Records drawn from a dataset:
────────

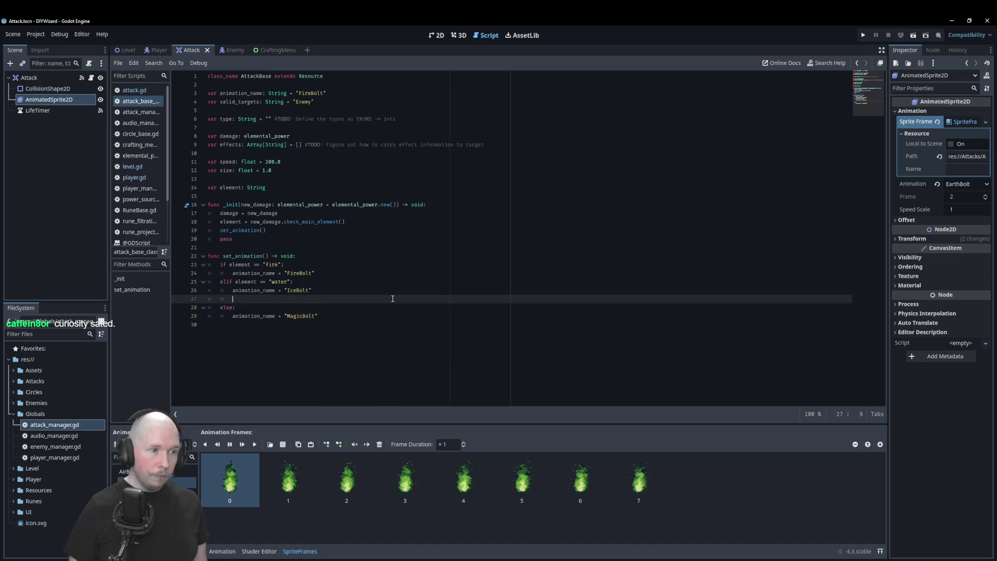
key(BackSpace)
text(elid)
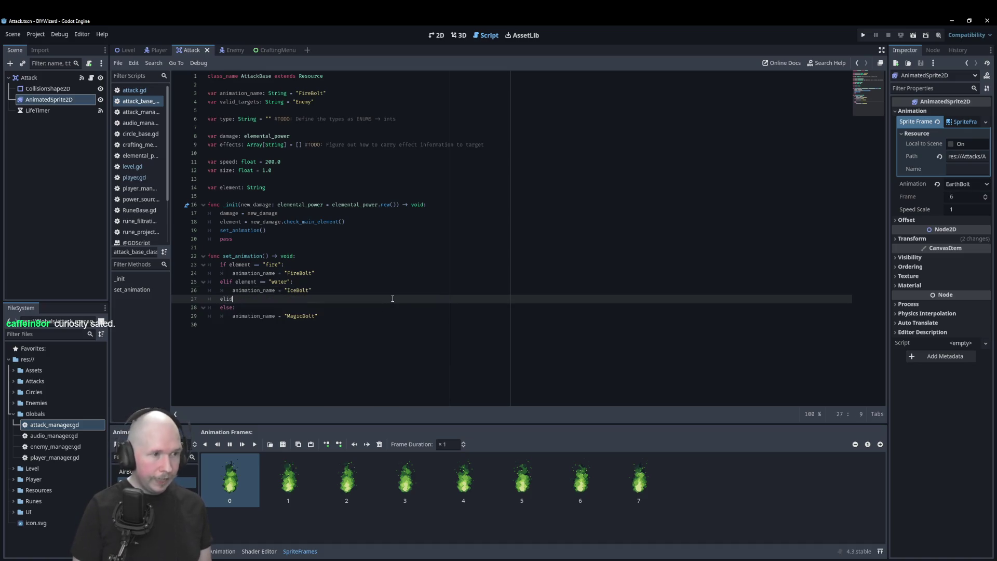
key(BackSpace)
text(f)
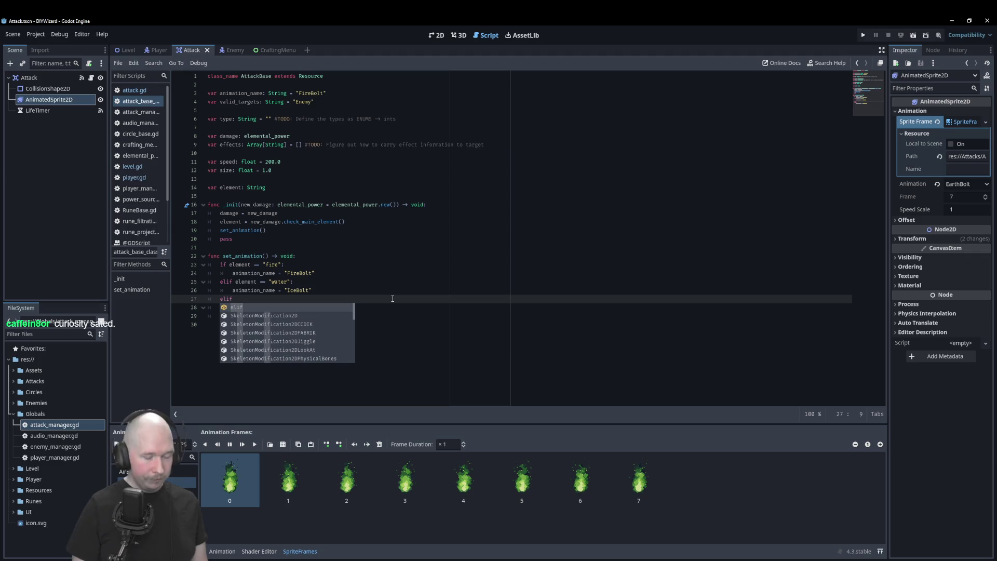
text(:)
key(Up)
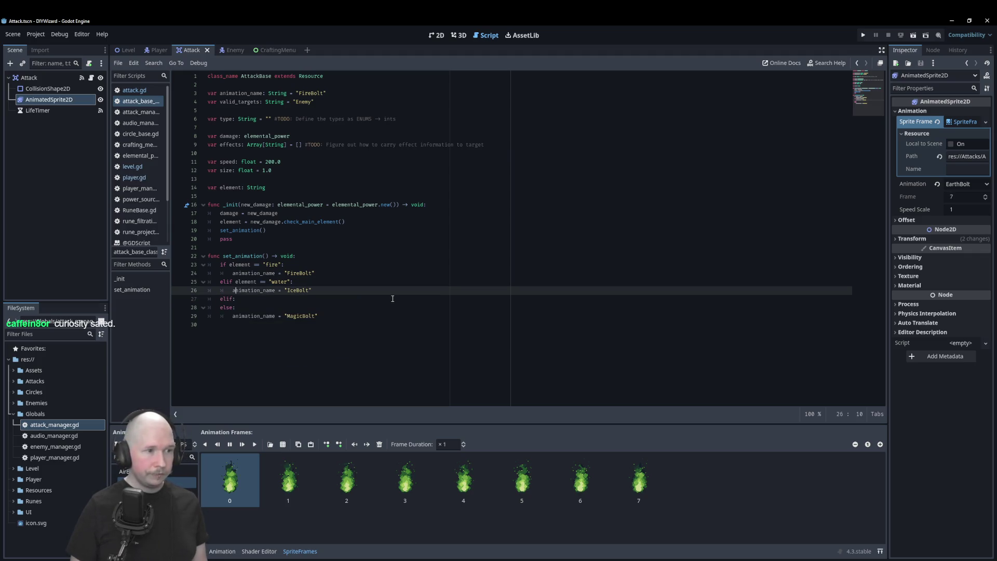
key(Down)
key(Left)
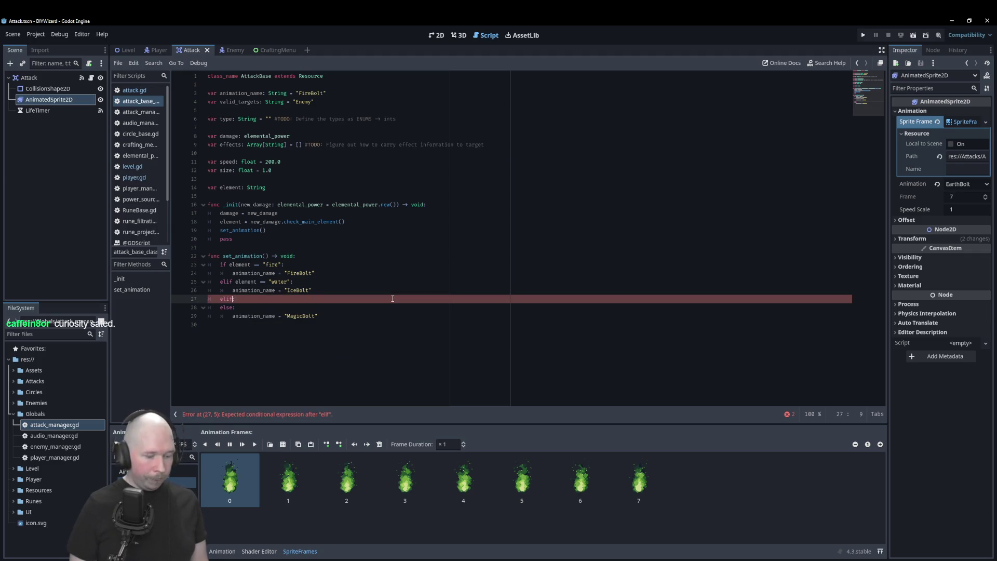
text(element = )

────────

What this task involves: Print out every record above exactly as given. Do not include the pictures.

Answer box:
key(BackSpace)
text(elid)
key(BackSpace)
text(f)
text(:)
key(Up)
key(Down)
key(Left)
text(element = )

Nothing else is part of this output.